Provided entries section start

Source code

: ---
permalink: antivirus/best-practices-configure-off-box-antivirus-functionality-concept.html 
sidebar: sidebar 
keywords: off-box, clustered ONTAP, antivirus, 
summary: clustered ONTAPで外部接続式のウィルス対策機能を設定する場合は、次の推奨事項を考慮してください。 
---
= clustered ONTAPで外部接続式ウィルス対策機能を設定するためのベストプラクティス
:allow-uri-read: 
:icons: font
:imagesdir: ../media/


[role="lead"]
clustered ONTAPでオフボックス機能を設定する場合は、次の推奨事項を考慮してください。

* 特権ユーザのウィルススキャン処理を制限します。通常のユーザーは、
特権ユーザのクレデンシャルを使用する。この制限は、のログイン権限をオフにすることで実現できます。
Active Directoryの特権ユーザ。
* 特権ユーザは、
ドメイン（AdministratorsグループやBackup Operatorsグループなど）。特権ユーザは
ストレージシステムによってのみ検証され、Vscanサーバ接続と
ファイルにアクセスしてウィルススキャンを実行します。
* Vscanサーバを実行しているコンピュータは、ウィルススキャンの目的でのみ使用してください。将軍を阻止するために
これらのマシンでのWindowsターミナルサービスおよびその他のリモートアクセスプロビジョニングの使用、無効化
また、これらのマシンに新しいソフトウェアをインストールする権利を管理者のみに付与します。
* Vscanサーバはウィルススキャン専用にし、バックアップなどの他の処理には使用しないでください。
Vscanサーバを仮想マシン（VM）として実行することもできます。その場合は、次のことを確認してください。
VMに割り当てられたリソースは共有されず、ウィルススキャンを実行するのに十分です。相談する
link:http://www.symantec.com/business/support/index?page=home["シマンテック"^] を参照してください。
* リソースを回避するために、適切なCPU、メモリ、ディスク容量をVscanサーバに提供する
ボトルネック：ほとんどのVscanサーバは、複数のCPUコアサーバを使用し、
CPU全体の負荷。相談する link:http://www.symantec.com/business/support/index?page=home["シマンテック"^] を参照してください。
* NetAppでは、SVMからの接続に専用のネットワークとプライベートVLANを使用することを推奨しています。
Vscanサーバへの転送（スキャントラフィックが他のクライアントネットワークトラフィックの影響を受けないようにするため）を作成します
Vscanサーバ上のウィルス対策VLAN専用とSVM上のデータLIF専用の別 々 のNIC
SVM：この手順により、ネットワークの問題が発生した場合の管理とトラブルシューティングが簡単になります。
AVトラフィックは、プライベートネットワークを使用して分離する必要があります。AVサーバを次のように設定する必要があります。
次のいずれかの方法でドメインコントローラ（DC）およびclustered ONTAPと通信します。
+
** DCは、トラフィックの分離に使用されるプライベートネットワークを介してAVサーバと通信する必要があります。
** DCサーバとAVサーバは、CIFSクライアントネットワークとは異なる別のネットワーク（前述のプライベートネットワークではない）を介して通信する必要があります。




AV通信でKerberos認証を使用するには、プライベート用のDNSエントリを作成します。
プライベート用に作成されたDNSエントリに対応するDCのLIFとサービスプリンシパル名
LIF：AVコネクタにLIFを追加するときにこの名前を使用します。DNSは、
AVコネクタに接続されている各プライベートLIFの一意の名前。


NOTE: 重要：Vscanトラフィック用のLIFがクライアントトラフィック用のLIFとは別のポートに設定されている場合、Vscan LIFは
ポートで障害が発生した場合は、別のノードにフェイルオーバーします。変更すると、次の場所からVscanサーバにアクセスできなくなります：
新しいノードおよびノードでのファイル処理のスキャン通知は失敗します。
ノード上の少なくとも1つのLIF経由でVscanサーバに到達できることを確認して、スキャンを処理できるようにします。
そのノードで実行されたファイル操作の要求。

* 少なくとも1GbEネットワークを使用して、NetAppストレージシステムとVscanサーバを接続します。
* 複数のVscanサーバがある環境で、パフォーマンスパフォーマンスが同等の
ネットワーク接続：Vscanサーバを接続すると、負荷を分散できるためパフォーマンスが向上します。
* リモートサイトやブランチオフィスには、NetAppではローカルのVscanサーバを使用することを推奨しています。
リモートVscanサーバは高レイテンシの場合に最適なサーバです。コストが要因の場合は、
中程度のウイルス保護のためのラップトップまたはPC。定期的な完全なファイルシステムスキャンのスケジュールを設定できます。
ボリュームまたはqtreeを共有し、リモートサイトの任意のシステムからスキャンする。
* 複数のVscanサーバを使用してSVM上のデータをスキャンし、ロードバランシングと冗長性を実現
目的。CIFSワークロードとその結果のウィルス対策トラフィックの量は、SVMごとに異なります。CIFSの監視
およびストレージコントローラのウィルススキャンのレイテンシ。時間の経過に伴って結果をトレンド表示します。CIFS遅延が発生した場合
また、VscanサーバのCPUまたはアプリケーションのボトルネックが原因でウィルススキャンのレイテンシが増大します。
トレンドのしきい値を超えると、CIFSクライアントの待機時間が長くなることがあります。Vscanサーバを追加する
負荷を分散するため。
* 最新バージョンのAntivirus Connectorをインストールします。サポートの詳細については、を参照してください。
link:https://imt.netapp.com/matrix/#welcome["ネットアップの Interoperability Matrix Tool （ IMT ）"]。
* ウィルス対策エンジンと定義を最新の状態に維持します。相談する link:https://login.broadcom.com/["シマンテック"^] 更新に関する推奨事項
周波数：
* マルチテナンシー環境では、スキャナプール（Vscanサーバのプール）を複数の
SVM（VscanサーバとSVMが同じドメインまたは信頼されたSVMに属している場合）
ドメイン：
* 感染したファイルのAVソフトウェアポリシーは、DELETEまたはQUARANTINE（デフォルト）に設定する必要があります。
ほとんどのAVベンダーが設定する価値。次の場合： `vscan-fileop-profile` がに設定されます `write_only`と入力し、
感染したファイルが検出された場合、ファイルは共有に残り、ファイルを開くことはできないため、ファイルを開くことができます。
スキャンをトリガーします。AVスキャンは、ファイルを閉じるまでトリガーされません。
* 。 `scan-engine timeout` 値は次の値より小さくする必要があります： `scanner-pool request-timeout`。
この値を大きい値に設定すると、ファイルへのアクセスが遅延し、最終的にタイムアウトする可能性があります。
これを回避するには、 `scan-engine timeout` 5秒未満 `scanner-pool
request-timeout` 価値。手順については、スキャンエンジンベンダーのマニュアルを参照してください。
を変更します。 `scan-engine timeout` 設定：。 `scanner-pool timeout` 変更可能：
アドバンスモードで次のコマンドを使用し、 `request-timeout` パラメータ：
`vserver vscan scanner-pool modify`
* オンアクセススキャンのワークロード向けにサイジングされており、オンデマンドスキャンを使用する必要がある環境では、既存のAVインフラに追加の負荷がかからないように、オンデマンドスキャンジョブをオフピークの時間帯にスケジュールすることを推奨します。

Provided entries section end

What is expected: The records above must be repeated exactly, in their entirety.

Result of the exercise:
Source code

: ---
permalink: antivirus/best-practices-configure-off-box-antivirus-functionality-concept.html 
sidebar: sidebar 
keywords: off-box, clustered ONTAP, antivirus, 
summary: clustered ONTAPで外部接続式のウィルス対策機能を設定する場合は、次の推奨事項を考慮してください。 
---
= clustered ONTAPで外部接続式ウィルス対策機能を設定するためのベストプラクティス
:allow-uri-read: 
:icons: font
:imagesdir: ../media/


[role="lead"]
clustered ONTAPでオフボックス機能を設定する場合は、次の推奨事項を考慮してください。

* 特権ユーザのウィルススキャン処理を制限します。通常のユーザーは、
特権ユーザのクレデンシャルを使用する。この制限は、のログイン権限をオフにすることで実現できます。
Active Directoryの特権ユーザ。
* 特権ユーザは、
ドメイン（AdministratorsグループやBackup Operatorsグループなど）。特権ユーザは
ストレージシステムによってのみ検証され、Vscanサーバ接続と
ファイルにアクセスしてウィルススキャンを実行します。
* Vscanサーバを実行しているコンピュータは、ウィルススキャンの目的でのみ使用してください。将軍を阻止するために
これらのマシンでのWindowsターミナルサービスおよびその他のリモートアクセスプロビジョニングの使用、無効化
また、これらのマシンに新しいソフトウェアをインストールする権利を管理者のみに付与します。
* Vscanサーバはウィルススキャン専用にし、バックアップなどの他の処理には使用しないでください。
Vscanサーバを仮想マシン（VM）として実行することもできます。その場合は、次のことを確認してください。
VMに割り当てられたリソースは共有されず、ウィルススキャンを実行するのに十分です。相談する
link:http://www.symantec.com/business/support/index?page=home["シマンテック"^] を参照してください。
* リソースを回避するために、適切なCPU、メモリ、ディスク容量をVscanサーバに提供する
ボトルネック：ほとんどのVscanサーバは、複数のCPUコアサーバを使用し、
CPU全体の負荷。相談する link:http://www.symantec.com/business/support/index?page=home["シマンテック"^] を参照してください。
* NetAppでは、SVMからの接続に専用のネットワークとプライベートVLANを使用することを推奨しています。
Vscanサーバへの転送（スキャントラフィックが他のクライアントネットワークトラフィックの影響を受けないようにするため）を作成します
Vscanサーバ上のウィルス対策VLAN専用とSVM上のデータLIF専用の別 々 のNIC
SVM：この手順により、ネットワークの問題が発生した場合の管理とトラブルシューティングが簡単になります。
AVトラフィックは、プライベートネットワークを使用して分離する必要があります。AVサーバを次のように設定する必要があります。
次のいずれかの方法でドメインコントローラ（DC）およびclustered ONTAPと通信します。
+
** DCは、トラフィックの分離に使用されるプライベートネットワークを介してAVサーバと通信する必要があります。
** DCサーバとAVサーバは、CIFSクライアントネットワークとは異なる別のネットワーク（前述のプライベートネットワークではない）を介して通信する必要があります。




AV通信でKerberos認証を使用するには、プライベート用のDNSエントリを作成します。
プライベート用に作成されたDNSエントリに対応するDCのLIFとサービスプリンシパル名
LIF：AVコネクタにLIFを追加するときにこの名前を使用します。DNSは、
AVコネクタに接続されている各プライベートLIFの一意の名前。


NOTE: 重要：Vscanトラフィック用のLIFがクライアントトラフィック用のLIFとは別のポートに設定されている場合、Vscan LIFは
ポートで障害が発生した場合は、別のノードにフェイルオーバーします。変更すると、次の場所からVscanサーバにアクセスできなくなります：
新しいノードおよびノードでのファイル処理のスキャン通知は失敗します。
ノード上の少なくとも1つのLIF経由でVscanサーバに到達できることを確認して、スキャンを処理できるようにします。
そのノードで実行されたファイル操作の要求。

* 少なくとも1GbEネットワークを使用して、NetAppストレージシステムとVscanサーバを接続します。
* 複数のVscanサーバがある環境で、パフォーマンスパフォーマンスが同等の
ネットワーク接続：Vscanサーバを接続すると、負荷を分散できるためパフォーマンスが向上します。
* リモートサイトやブランチオフィスには、NetAppではローカルのVscanサーバを使用することを推奨しています。
リモートVscanサーバは高レイテンシの場合に最適なサーバです。コストが要因の場合は、
中程度のウイルス保護のためのラップトップまたはPC。定期的な完全なファイルシステムスキャンのスケジュールを設定できます。
ボリュームまたはqtreeを共有し、リモートサイトの任意のシステムからスキャンする。
* 複数のVscanサーバを使用してSVM上のデータをスキャンし、ロードバランシングと冗長性を実現
目的。CIFSワークロードとその結果のウィルス対策トラフィックの量は、SVMごとに異なります。CIFSの監視
およびストレージコントローラのウィルススキャンのレイテンシ。時間の経過に伴って結果をトレンド表示します。CIFS遅延が発生した場合
また、VscanサーバのCPUまたはアプリケーションのボトルネックが原因でウィルススキャンのレイテンシが増大します。
トレンドのしきい値を超えると、CIFSクライアントの待機時間が長くなることがあります。Vscanサーバを追加する
負荷を分散するため。
* 最新バージョンのAntivirus Connectorをインストールします。サポートの詳細については、を参照してください。
link:https://imt.netapp.com/matrix/#welcome["ネットアップの Interoperability Matrix Tool （ IMT ）"]。
* ウィルス対策エンジンと定義を最新の状態に維持します。相談する link:https://login.broadcom.com/["シマンテック"^] 更新に関する推奨事項
周波数：
* マルチテナンシー環境では、スキャナプール（Vscanサーバのプール）を複数の
SVM（VscanサーバとSVMが同じドメインまたは信頼されたSVMに属している場合）
ドメイン：
* 感染したファイルのAVソフトウェアポリシーは、DELETEまたはQUARANTINE（デフォルト）に設定する必要があります。
ほとんどのAVベンダーが設定する価値。次の場合： `vscan-fileop-profile` がに設定されます `write_only`と入力し、
感染したファイルが検出された場合、ファイルは共有に残り、ファイルを開くことはできないため、ファイルを開くことができます。
スキャンをトリガーします。AVスキャンは、ファイルを閉じるまでトリガーされません。
* 。 `scan-engine timeout` 値は次の値より小さくする必要があります： `scanner-pool request-timeout`。
この値を大きい値に設定すると、ファイルへのアクセスが遅延し、最終的にタイムアウトする可能性があります。
これを回避するには、 `scan-engine timeout` 5秒未満 `scanner-pool
request-timeout` 価値。手順については、スキャンエンジンベンダーのマニュアルを参照してください。
を変更します。 `scan-engine timeout` 設定：。 `scanner-pool timeout` 変更可能：
アドバンスモードで次のコマンドを使用し、 `request-timeout` パラメータ：
`vserver vscan scanner-pool modify`
* オンアクセススキャンのワークロード向けにサイジングされており、オンデマンドスキャンを使用する必要がある環境では、既存のAVインフラに追加の負荷がかからないように、オンデマンドスキャンジョブをオフピークの時間帯にスケジュールすることを推奨します。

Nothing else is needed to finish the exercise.